The French carmaker Renault has a unit that takes in its old engines and remanufactures parts to be used as spares for new vehicles. The environmental benefits are clear – Renault says that remanufactured parts uses 80% less energy, 88% less water, 92% fewer chemical products and produce 70% less waste than producing new parts. But, crucially, they are also 30-50% cheaper.
Meanwhile, Philips last year signed a deal with Schiphol Airport in Amsterdam to provide lighting as a service, rather than lights. The company has installed specially-designed LED lights that will last 75% longer than conventional fixtures and cut electricity consumption from lighting by half. Philips will retain ownership of all the equipment and the airport will lease it for the duration of the contract. At the end of the contract, fixtures will be re-used elsewhere after upgrading, resulting in maximum resource reduction.
And in the sharing economy, platforms such as Uber and AirBnB are allowing anyone with a car or a home to provide a service, which is not only turning consumers into providers but also disrupting the taxi and hotel industries respectively.

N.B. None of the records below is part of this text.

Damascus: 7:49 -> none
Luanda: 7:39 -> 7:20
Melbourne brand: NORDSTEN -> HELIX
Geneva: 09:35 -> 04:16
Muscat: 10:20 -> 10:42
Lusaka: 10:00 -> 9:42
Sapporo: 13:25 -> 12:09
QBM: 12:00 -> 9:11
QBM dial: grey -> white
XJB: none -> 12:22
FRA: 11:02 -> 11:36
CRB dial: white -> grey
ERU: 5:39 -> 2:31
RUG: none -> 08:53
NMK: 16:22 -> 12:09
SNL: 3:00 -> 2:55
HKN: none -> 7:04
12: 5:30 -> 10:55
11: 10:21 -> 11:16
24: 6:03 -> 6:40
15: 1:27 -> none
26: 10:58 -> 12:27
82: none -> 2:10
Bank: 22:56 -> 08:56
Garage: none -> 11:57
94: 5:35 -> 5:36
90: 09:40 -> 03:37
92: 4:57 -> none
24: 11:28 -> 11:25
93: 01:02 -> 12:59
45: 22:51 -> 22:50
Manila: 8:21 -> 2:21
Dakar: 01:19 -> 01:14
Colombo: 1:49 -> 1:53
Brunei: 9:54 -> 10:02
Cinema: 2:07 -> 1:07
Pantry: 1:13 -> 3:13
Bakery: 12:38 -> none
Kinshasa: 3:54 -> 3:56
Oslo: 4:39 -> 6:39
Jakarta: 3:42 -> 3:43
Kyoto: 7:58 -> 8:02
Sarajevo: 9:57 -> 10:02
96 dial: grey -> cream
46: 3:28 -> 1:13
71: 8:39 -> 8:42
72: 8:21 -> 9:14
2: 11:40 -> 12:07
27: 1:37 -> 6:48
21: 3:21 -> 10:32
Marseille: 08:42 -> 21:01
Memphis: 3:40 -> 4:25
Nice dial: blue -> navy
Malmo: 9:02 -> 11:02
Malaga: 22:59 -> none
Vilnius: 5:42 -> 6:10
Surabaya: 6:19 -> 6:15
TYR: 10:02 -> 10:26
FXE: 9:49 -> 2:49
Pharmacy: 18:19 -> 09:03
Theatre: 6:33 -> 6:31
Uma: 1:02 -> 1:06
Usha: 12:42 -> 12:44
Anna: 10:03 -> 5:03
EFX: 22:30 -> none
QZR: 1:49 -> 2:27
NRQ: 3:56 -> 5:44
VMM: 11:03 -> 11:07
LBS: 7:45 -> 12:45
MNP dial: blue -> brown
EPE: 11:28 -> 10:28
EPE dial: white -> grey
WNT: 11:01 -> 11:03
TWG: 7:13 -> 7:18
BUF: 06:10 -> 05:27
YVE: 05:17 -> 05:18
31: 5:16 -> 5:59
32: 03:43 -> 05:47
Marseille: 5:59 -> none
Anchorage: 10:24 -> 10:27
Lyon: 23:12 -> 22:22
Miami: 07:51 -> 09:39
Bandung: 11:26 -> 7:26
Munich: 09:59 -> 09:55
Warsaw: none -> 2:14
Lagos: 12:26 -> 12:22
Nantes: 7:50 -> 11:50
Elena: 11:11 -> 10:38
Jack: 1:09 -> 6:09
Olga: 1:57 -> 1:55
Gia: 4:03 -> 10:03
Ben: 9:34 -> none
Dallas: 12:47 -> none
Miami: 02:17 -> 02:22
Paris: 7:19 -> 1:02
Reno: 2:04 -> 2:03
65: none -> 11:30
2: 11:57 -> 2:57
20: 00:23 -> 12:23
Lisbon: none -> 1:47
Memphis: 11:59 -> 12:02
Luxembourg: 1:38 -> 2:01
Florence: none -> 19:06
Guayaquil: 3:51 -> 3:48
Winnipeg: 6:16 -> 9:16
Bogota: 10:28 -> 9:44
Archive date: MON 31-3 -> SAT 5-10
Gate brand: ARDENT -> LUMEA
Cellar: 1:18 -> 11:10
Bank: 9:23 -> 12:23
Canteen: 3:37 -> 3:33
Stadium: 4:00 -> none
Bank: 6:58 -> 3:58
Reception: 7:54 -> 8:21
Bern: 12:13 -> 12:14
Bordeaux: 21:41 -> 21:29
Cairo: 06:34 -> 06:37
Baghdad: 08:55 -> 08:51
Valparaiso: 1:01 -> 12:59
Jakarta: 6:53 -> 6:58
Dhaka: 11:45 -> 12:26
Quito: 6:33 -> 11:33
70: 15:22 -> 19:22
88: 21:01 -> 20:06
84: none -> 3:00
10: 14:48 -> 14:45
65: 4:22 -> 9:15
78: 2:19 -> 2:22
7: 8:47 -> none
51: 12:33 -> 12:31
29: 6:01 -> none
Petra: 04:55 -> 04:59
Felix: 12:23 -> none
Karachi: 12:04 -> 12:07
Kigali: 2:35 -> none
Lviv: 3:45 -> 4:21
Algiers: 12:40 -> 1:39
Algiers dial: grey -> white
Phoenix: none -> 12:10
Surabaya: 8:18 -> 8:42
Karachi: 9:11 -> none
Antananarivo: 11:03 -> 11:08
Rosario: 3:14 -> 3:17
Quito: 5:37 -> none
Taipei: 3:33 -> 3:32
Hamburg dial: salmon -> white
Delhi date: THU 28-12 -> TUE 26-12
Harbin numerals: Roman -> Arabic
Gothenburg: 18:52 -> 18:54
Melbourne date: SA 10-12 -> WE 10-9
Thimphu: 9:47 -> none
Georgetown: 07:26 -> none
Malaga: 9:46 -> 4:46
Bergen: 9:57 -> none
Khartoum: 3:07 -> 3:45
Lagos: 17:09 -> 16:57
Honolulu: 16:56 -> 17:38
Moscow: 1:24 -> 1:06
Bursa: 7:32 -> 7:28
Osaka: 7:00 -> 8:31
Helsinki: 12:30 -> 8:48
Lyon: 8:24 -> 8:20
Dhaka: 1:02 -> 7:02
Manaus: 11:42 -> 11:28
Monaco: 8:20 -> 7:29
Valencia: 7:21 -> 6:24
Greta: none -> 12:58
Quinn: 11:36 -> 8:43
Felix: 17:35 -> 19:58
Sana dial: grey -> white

For many years, there was a fear that prioritising sustainability came at the expense of profit and shareholder value, but that assumption is becoming less tenable by the day. Consumer goods giant Unilever, for example, recently announced that its “Sustainable Living” brands grew 30% faster than the rest of the business last year . When car manufacturer General Motors decided to make its facilities waste-free, it did so primarily for environmental reasons, but it soon discovered that it could make $1 billion a year from the material it recycled .
There is evidence that a focus on sustainability can reduce share price volatility, too, reducing risks for investors. Allianz, for example, says: “Many of the newer research studies show that superior ESG strength in an equity portfolio appears to lower volatility risk, relative to a portfolio of firms with lower ESG scores. In other words: better ESG-rated corporates seem to surprise markets less often.” 
On the other hand, increased volatility can also make the transition to more sustainable business models more difficult in the short term because it makes banks less willing to finance the new and unproven business models that things like the circular economy entail. Circular economy models, for example, require banks to value companies and their output differently, focusing more on cash flows, creditworthiness and the strength of contracts and less on the underlying value of an asset .
In an age of uncertainty, the tendency is to stick with what has been proven to work in the past, even if it is becoming increasingly clear that it will not continue to do so in in future. But sustainability can help to buck this trend by providing a different lens through which to view investment activity. An increasing number of financial institutions, including ING, are using sustainability to help change the focus of their lending to companies and projects that are more robust over the long term. They are even using it to transform their own financing, through the use of new financial instruments such as green bonds, for example.
They are not doing this simply because they believe it is the right thing to do. They are doing it because they know that in an increasingly volatile and unpredictable world, taking sustainability factors into account helps to reduce their risks and ensure steadier cash flows.